(Extracted data begins)

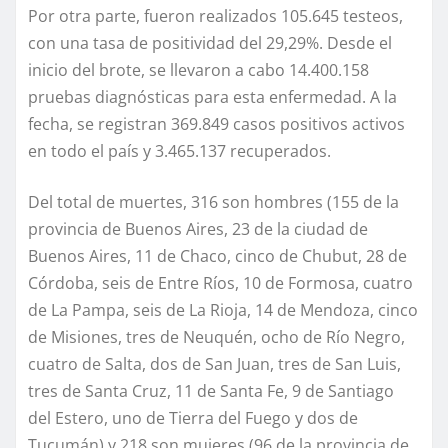
Por otra parte, fueron realizados 105.645 testeos,
con una tasa de positividad del 29,29%. Desde el
inicio del brote, se llevaron a cabo 14.400.158
pruebas diagnósticas para esta enfermedad. A la
fecha, se registran 369.849 casos positivos activos
en todo el país y 3.465.137 recuperados.
Del total de muertes, 316 son hombres (155 de la
provincia de Buenos Aires, 23 de la ciudad de
Buenos Aires, 11 de Chaco, cinco de Chubut, 28 de
Córdoba, seis de Entre Ríos, 10 de Formosa, cuatro
de La Pampa, seis de La Rioja, 14 de Mendoza, cinco
de Misiones, tres de Neuquén, ocho de Río Negro,
cuatro de Salta, dos de San Juan, tres de San Luis,
tres de Santa Cruz, 11 de Santa Fe, 9 de Santiago
del Estero, uno de Tierra del Fuego y dos de
Tucumán) y 218 son mujeres (96 de la provincia de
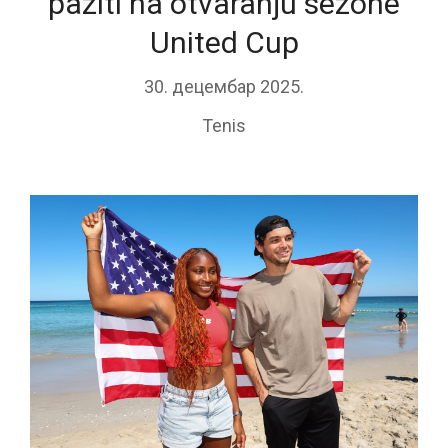
paziti na otvaranju sezone
United Cup
30. децембар 2025.
Tenis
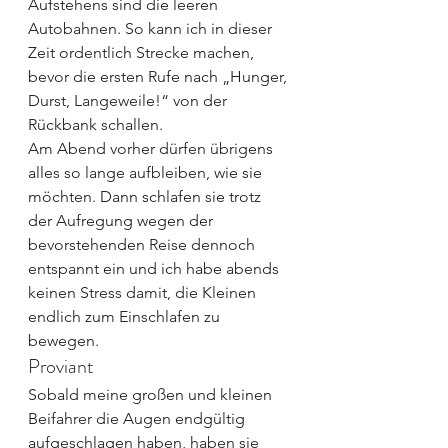
Aufstehens sind die leeren 
Autobahnen. So kann ich in dieser 
Zeit ordentlich Strecke machen, 
bevor die ersten Rufe nach „Hunger, 
Durst, Langeweile!“ von der 
Rückbank schallen.
Am Abend vorher dürfen übrigens 
alles so lange aufbleiben, wie sie 
möchten. Dann schlafen sie trotz 
der Aufregung wegen der 
bevorstehenden Reise dennoch 
entspannt ein und ich habe abends 
keinen Stress damit, die Kleinen 
endlich zum Einschlafen zu 
bewegen.
Proviant
Sobald meine großen und kleinen 
Beifahrer die Augen endgültig 
aufgeschlagen haben, haben sie 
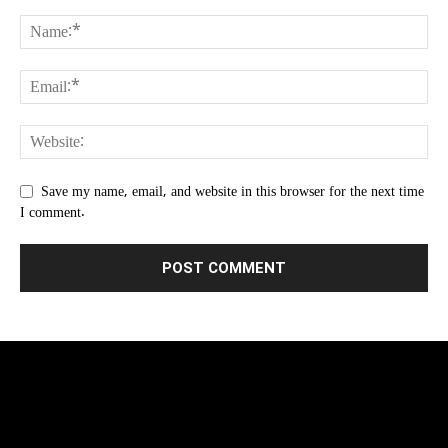
Save my name, email, and website in this browser for the next time
I comment.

(Extracted data ends)

## Requirement:
Filter the entries and keep only the lines holding "cinco".

## Task answer:
Buenos Aires, 11 de Chaco, cinco de Chubut, 28 de
de La Pampa, seis de La Rioja, 14 de Mendoza, cinco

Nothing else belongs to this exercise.